Investors continued to pile into gold exchange-traded commodities (ETCs) last week in a sign there are still concerns about the long-term impact of the coronavirus.
According to data from Ultumus, the iShares Physical Gold ETC (SGLN) saw $676m inflows in the week to 29 May, the most across all European-listed ETPs.
Close behind SGLN was the Invesco Physical Gold ETC (SGLD) which saw the third-highest inflows of the week with $273m while the Xtrackers Physical Gold ETC EUR (XAD5) took in $91m.
Gold ETCs have seen huge inflows this year as investors reacted to the rapid spread of coronavirus in the late Q1.
SGLN and SGLD, Europe’s two largest gold ETCs, both crossed the $10bn assets under management (AUM) barrier in mid-April following combined inflows of $3.2bn in March alone.
As a result of the big inflows, a price war has also developed with ETF issuers looking to offer investors the cheapest exposure to the precious metal.
This was started by Invesco, which slashed its fees to 0.19% matching BlackRock’s SGLN, before Amundi went one step further just weeks later with a four basis point cut taking its Physical Gold ETC (GOLD) to 0.15%.
Since launch in May 2019, GOLD has already gathered $2.8bn inflows highlighting the popularity of the asset class.

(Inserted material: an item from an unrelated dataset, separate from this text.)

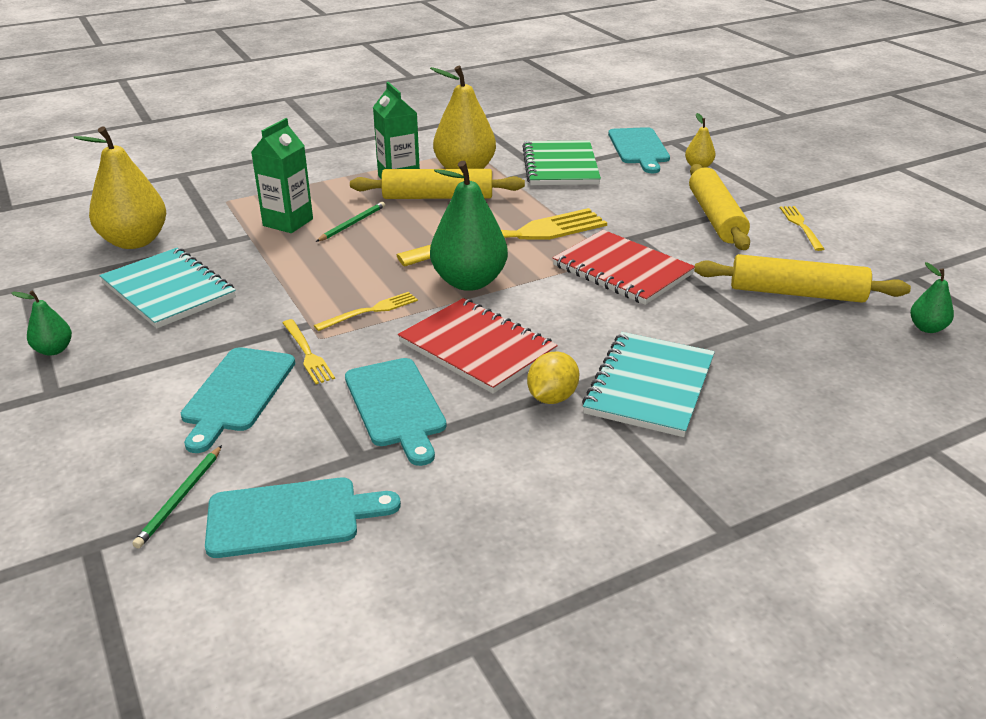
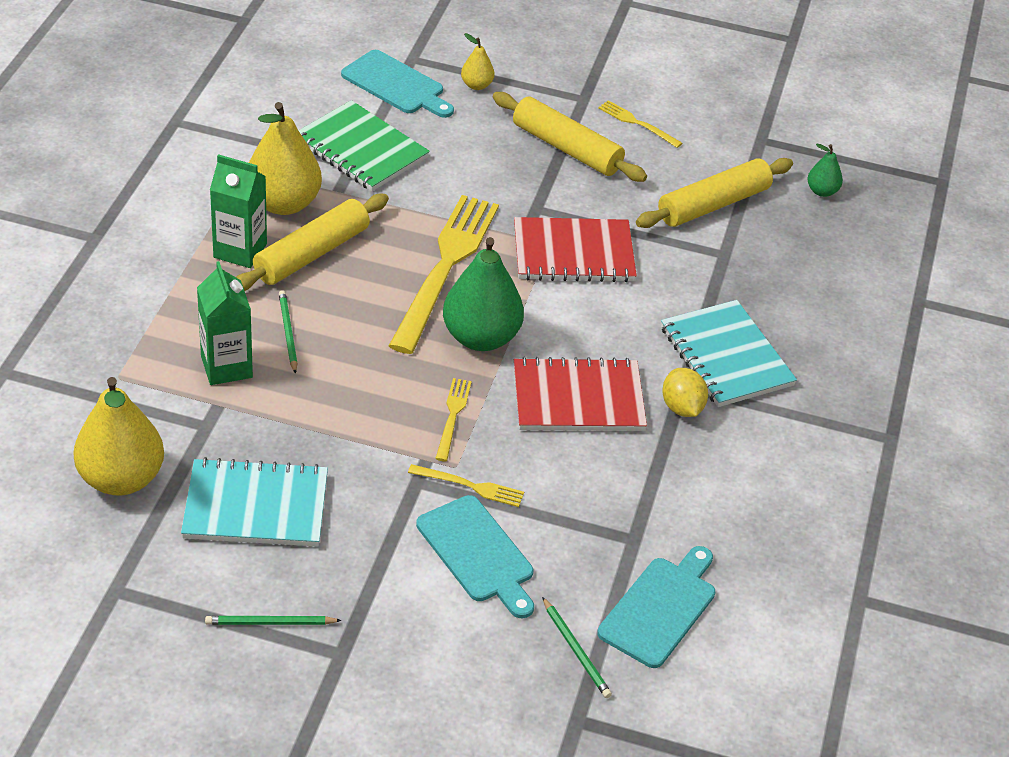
camera: 50 degrees left, 10 degrees up
green pear [11,290,72,356] -> green pencil [205,616,342,625]
turquoise cutting board [345,358,446,466] -> none

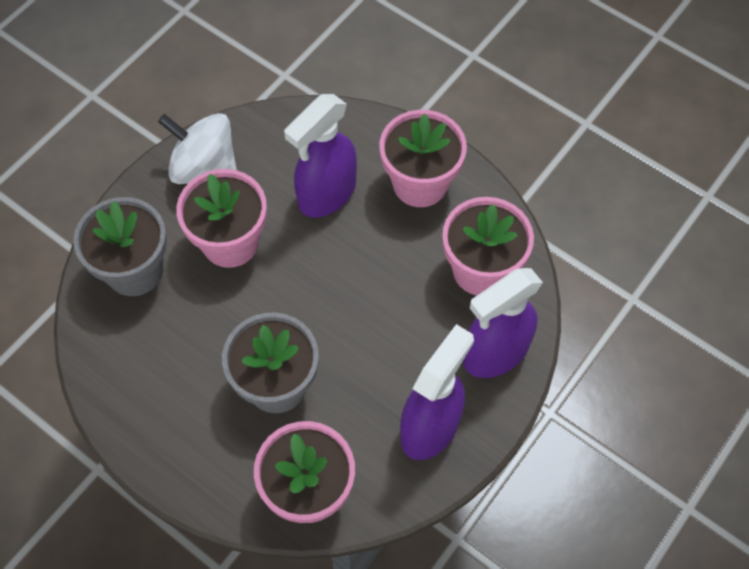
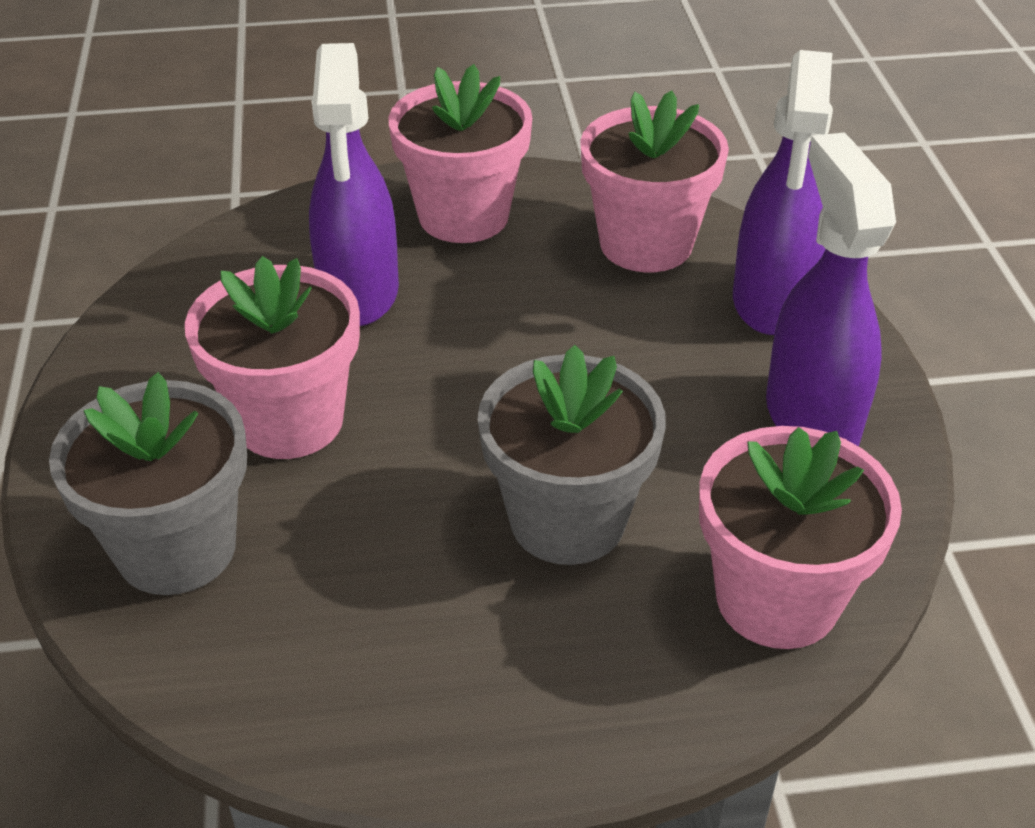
camera: 45 degrees left, 20 degrees down
white spinning top [158,113,237,184] -> none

Commerzbank analyst Carsten Fritsch said the reason for the huge flows seen into gold ETPs was due to the quantitative easing actions by the Federal Reserve and the European Central Bank.
Fritsch noted: “The ongoing inflows into gold ETFs are evidence that investors distrust this unprecedented money-printing orgy by the two leading central banks.”
Why investors are flocking to gold ETFs
The Fed’s balance sheet has rapidly expanded 70% to $7.1trn since the end of February following the central bank’s promise of “unlimited” quantitative easing measures to prop up the US economy amid the coronavirus turmoil.